TASK DESCRIPTION
In the listing below, find the line with "21: (558, 214, 2.76)" and the line with "51: (673, 3, 6.63)", then return them and every line between them exactly, minus the pictures.
◇ ◇ ◇
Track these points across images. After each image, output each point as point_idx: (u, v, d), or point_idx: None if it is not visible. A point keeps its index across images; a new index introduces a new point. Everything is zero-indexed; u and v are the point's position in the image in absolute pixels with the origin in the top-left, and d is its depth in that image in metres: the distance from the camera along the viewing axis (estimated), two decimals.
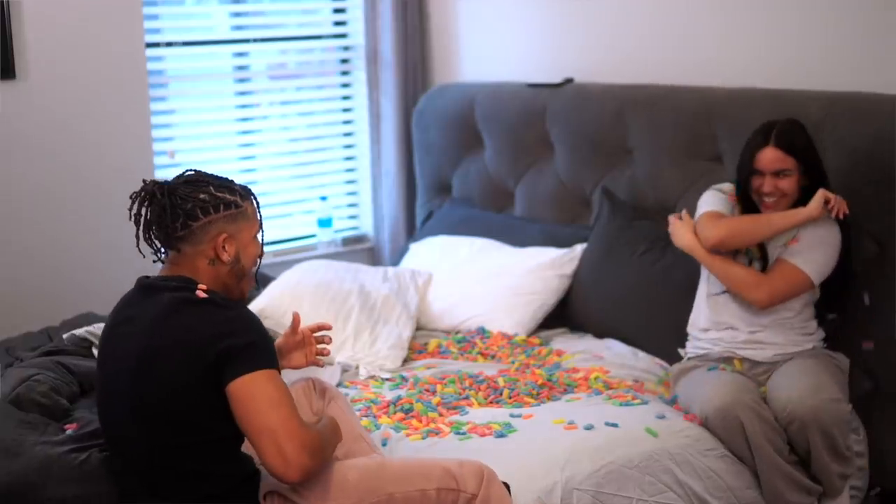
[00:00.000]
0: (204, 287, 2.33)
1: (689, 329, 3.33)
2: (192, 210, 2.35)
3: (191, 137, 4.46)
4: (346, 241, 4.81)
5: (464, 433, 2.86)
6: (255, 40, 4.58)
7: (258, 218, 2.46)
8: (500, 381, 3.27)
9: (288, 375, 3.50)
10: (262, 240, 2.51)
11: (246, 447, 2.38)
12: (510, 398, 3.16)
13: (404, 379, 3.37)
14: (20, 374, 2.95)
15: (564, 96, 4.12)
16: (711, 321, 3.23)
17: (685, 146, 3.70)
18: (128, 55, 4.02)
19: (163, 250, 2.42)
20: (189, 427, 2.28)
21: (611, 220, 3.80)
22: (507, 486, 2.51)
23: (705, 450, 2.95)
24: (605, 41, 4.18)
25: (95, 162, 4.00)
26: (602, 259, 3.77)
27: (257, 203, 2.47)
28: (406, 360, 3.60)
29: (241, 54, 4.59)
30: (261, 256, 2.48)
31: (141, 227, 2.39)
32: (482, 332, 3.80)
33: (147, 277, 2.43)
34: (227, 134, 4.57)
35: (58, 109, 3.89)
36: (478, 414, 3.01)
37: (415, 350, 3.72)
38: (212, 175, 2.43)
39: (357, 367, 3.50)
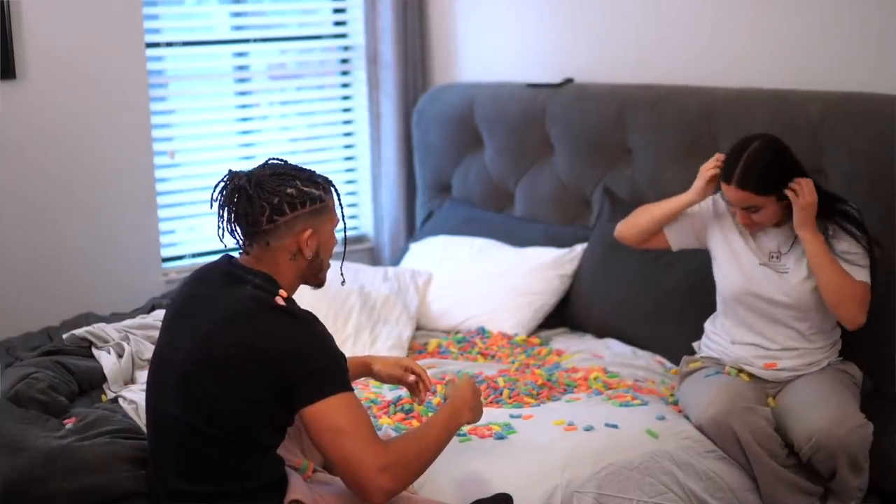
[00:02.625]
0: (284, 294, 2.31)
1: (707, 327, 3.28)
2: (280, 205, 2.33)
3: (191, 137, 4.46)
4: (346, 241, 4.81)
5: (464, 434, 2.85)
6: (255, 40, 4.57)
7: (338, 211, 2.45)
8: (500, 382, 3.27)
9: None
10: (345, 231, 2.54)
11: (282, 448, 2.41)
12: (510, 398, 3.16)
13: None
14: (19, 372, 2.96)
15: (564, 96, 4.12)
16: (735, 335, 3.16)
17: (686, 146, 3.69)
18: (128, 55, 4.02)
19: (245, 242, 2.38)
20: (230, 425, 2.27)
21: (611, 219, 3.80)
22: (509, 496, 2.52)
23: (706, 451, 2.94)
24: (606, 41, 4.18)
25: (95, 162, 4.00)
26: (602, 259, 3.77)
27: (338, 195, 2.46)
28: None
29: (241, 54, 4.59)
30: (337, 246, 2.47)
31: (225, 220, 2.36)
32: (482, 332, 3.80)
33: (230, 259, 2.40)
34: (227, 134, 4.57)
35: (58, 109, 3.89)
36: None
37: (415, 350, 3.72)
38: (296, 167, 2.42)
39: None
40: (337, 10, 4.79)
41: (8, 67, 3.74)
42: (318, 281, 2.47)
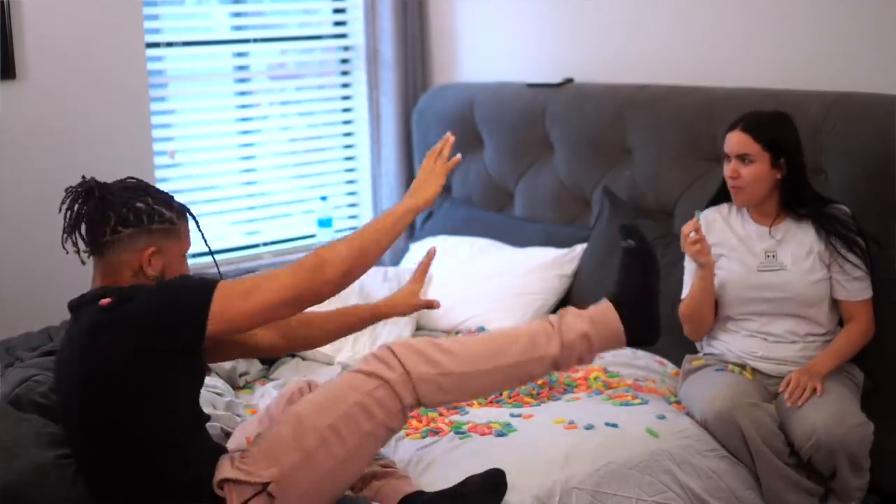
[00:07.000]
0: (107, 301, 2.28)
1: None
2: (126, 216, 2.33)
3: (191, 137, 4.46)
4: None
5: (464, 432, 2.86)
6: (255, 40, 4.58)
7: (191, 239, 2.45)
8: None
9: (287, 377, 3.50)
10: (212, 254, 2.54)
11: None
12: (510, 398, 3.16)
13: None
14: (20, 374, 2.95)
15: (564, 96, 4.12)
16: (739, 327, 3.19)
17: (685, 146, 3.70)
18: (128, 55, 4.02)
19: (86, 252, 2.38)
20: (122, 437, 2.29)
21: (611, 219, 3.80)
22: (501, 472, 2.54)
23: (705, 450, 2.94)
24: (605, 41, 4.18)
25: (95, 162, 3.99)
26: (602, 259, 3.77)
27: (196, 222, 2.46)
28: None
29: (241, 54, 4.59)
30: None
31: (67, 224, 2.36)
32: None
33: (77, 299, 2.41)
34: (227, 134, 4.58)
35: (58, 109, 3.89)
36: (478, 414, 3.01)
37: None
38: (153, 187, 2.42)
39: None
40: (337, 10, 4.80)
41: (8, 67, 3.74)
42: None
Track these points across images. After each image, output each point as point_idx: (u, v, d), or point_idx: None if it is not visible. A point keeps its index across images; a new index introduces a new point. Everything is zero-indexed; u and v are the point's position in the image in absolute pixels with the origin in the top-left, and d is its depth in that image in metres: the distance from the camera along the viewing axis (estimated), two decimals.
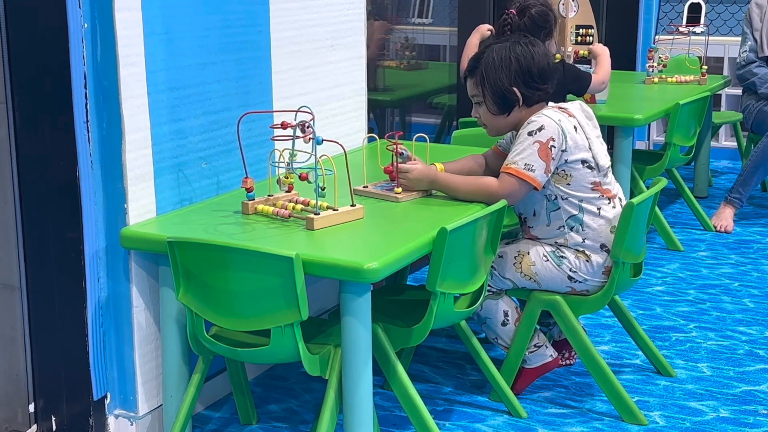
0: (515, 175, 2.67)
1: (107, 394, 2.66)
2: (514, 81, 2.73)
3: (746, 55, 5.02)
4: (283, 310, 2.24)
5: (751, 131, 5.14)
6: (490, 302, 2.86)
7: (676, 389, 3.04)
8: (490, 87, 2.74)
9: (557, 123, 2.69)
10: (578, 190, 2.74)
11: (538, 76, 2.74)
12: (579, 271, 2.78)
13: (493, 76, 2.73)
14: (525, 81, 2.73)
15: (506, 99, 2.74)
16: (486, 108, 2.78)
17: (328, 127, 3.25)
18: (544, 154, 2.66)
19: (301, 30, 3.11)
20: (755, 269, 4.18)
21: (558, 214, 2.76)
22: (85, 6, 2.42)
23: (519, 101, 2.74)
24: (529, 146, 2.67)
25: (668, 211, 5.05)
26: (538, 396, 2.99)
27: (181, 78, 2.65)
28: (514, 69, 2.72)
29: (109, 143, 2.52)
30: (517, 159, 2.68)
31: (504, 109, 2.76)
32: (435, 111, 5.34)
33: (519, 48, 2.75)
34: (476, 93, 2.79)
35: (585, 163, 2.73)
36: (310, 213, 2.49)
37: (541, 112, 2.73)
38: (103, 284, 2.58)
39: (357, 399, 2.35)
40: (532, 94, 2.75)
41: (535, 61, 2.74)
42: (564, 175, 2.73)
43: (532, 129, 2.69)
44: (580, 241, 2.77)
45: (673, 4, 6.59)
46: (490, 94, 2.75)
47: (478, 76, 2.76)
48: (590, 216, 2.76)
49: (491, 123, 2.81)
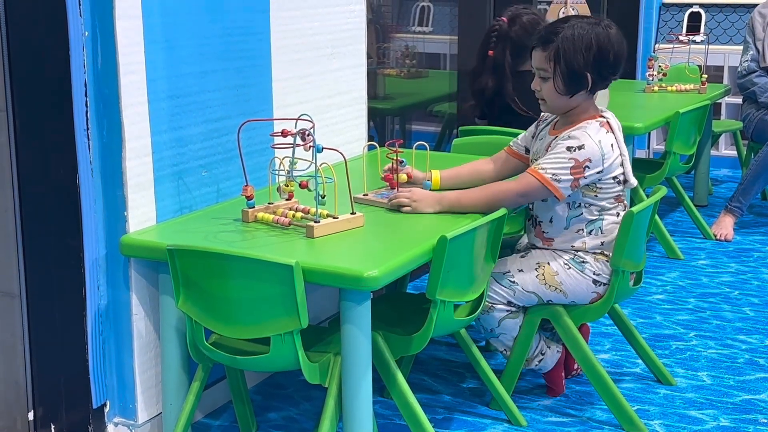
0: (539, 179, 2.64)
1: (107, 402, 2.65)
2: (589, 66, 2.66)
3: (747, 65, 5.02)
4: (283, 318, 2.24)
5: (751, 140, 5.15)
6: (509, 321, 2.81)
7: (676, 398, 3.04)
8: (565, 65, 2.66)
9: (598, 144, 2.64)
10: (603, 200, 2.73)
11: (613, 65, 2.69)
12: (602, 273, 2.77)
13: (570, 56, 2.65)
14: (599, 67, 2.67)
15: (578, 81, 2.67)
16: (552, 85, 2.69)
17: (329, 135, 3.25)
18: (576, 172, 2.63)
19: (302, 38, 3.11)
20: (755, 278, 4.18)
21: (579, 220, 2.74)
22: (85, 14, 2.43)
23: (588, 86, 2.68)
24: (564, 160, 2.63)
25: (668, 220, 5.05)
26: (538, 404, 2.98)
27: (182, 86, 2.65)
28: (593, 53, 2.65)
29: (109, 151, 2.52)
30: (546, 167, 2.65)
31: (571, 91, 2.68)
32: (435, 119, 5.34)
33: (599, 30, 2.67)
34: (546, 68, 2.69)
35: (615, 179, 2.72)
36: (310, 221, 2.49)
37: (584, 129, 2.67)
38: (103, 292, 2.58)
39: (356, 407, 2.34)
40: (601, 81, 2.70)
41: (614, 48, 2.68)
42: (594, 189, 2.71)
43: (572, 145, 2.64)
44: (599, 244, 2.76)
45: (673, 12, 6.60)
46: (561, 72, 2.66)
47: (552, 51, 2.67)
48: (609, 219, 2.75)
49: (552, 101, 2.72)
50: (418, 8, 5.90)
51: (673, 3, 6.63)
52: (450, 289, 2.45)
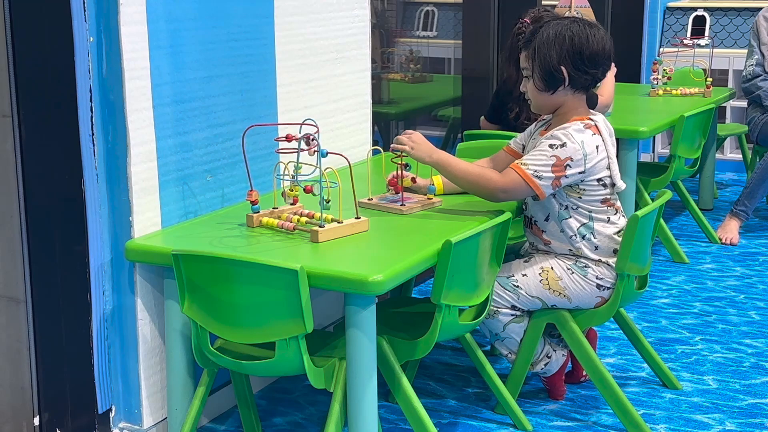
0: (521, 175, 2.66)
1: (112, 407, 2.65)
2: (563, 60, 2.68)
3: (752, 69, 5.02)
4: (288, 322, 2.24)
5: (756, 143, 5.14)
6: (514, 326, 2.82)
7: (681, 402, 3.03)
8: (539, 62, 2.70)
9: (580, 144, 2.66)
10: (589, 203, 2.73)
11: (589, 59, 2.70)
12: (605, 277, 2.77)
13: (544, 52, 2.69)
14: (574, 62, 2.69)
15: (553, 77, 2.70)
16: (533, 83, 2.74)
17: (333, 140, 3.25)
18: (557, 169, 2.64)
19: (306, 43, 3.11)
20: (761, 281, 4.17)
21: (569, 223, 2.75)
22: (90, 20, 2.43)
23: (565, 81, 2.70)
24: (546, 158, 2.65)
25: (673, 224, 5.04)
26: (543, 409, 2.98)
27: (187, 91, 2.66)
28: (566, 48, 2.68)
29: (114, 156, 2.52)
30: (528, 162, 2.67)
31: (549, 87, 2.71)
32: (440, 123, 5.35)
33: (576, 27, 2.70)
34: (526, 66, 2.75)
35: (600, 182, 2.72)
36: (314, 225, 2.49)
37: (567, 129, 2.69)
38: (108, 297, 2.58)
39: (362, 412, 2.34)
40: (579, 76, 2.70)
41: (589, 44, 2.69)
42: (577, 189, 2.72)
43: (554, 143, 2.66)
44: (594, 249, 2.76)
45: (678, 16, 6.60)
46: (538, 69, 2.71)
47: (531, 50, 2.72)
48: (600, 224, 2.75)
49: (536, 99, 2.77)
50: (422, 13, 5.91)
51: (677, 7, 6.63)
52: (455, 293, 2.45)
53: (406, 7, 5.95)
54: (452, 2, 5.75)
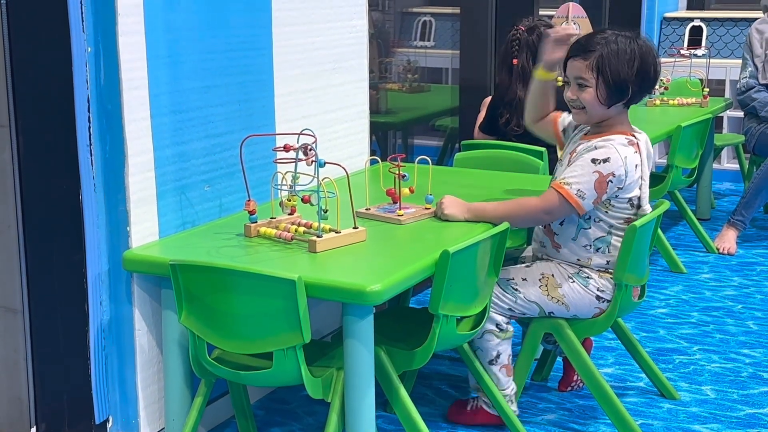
◇ ◇ ◇
EXPECTED ANSWER
21: (558, 214, 2.76)
22: (85, 6, 2.42)
23: (519, 101, 2.74)
24: (529, 146, 2.67)
25: (668, 211, 5.05)
26: (538, 396, 2.99)
27: (181, 78, 2.65)
28: (514, 69, 2.72)
29: (109, 143, 2.52)
30: (517, 159, 2.68)
31: (504, 109, 2.76)
32: (435, 111, 5.34)
33: (519, 48, 2.75)
34: (476, 93, 2.79)
35: (585, 163, 2.73)
36: (310, 213, 2.49)
37: (541, 112, 2.73)
38: (103, 284, 2.58)
39: (357, 399, 2.35)
40: (532, 94, 2.75)
41: (535, 61, 2.74)
42: (564, 175, 2.73)
43: (532, 129, 2.69)
44: (580, 241, 2.77)
45: (673, 4, 6.59)
46: (490, 94, 2.75)
47: (478, 76, 2.76)
48: (590, 216, 2.76)
49: (491, 123, 2.81)
0: (539, 179, 2.64)
1: (107, 402, 2.65)
2: (589, 66, 2.66)
3: (747, 65, 5.02)
4: (283, 318, 2.24)
5: (751, 140, 5.15)
6: (509, 321, 2.81)
7: (676, 398, 3.04)
8: (565, 65, 2.66)
9: (598, 144, 2.64)
10: (603, 200, 2.73)
11: (613, 65, 2.69)
12: (602, 273, 2.77)
13: (570, 56, 2.65)
14: (599, 67, 2.67)
15: (578, 81, 2.67)
16: (552, 85, 2.69)
17: (329, 135, 3.25)
18: (576, 172, 2.63)
19: (302, 38, 3.11)
20: (755, 278, 4.18)
21: (579, 220, 2.74)
22: (85, 14, 2.43)
23: (588, 86, 2.68)
24: (564, 160, 2.63)
25: (668, 220, 5.05)
26: (538, 404, 2.98)
27: (182, 86, 2.65)
28: (593, 53, 2.65)
29: (109, 151, 2.52)
30: (546, 167, 2.65)
31: (571, 91, 2.68)
32: (435, 119, 5.34)
33: (599, 30, 2.67)
34: (546, 68, 2.69)
35: (615, 179, 2.72)
36: (310, 221, 2.49)
37: (584, 129, 2.67)
38: (103, 292, 2.58)
39: (356, 407, 2.34)
40: (601, 81, 2.70)
41: (614, 48, 2.68)
42: (594, 189, 2.71)
43: (572, 145, 2.64)
44: (599, 244, 2.76)
45: (673, 12, 6.60)
46: (561, 72, 2.66)
47: (552, 51, 2.67)
48: (609, 219, 2.75)
49: (552, 101, 2.72)
50: (418, 8, 5.90)
51: (673, 3, 6.63)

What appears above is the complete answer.